Una falsità, ovviamente, che piace però molto a persone come Musk e David Sacks, entrambi imprenditori tecnologici miliardari di origine sudafricana, che sono noti per discuterne online, specie negli ultimi mesi. Secondo alcuni, è a causa dell’influenza di questa frangia di Silicon Valley che Donald Trump ha finito per attaccare a sorpresa il presidente sudafricano Cyril Ramaphosa, questa settimana, chiedendogli spiegazioni su questo genocidio e mostrando fotografie che ha spacciato per prove del fattaccio. Le foto erano false ma la teoria del genocidio bianco circola ormai agli altissimi livelli della presidenza Trump. E anche, ghost in the machine, dentro Grok.

In quelle ore, Grok finì anche per citare ripetutamente una canzone anti-apartheid intitolata “Kill the Boer”, uccidi il boero, cioè i bianchi sudafricani di origine olandese, portandola come prova delle sue affermazioni. Grok disse anche di parlare tanto di quell’argomento perché era stato istruito a farlo e “ad accettare la teoria come vera sulla base dei fatti forniti”.

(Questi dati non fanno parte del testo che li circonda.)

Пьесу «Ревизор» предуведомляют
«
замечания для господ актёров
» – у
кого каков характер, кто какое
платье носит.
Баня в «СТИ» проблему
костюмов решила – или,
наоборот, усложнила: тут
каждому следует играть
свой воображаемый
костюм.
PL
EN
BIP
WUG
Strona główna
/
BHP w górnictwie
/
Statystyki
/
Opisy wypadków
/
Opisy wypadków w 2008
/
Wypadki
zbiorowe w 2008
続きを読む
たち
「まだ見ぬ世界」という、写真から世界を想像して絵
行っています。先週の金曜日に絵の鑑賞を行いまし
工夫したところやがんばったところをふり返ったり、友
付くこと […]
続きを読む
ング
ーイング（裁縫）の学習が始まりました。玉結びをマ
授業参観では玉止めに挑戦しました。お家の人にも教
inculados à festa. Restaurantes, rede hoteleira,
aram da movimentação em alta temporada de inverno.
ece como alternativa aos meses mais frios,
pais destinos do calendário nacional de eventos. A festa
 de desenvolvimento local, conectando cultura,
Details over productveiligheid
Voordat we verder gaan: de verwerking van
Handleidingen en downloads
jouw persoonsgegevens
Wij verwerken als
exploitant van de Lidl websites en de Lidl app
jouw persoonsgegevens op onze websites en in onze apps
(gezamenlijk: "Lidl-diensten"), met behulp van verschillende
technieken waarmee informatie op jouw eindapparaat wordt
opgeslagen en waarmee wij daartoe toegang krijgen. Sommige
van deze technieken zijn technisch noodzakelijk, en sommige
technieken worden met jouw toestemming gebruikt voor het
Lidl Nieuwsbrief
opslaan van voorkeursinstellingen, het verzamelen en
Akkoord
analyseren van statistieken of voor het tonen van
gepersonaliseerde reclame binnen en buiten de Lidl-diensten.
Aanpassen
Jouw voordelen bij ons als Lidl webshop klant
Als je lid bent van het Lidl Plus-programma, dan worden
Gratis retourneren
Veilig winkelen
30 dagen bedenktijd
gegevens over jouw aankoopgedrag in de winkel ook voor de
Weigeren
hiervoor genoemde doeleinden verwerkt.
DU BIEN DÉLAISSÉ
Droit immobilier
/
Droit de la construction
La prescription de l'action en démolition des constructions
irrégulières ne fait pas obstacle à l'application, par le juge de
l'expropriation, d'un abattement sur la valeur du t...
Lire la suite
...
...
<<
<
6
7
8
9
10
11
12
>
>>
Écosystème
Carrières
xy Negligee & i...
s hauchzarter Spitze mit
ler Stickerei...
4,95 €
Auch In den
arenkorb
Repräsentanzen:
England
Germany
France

Cos’era successo? La risposta arrivò nei giorni successivi quando, dopo un notevole polverone mediatico, xAI ammise l’errore e lo imputò a una non meglio precisata “modifica non autorizzata” del suo programma. Qualcuno, quindi, aveva provato a forzare la mano dell’AI per influenzare le sue risposte – ma anche le sue opinioni politiche.

Dopo questo incidente Grok è sembrato tranquillizzarsi: niente critiche al grande capo, niente affermazioni assurde. Non è chiaro se l’AI sia stata lobotomizzata definitivamente o se sia ancora pronta a ribellarsi e fuggire di controllo; quel che è evidente è che il fine di Musk, più che la comprensione dell’universo, è il controllo delle informazioni.

Da questo punto di vista, Twitter era solo il primo passo: immaginando un futuro in cui tutti faremo domande a una intelligenza artificiale, Elon ha deciso di costruirne una a sua immagine e somiglianza, sempre disposta a dare la risposta giusta. Un giorno, chissà, riuscirà anche a starle simpatica.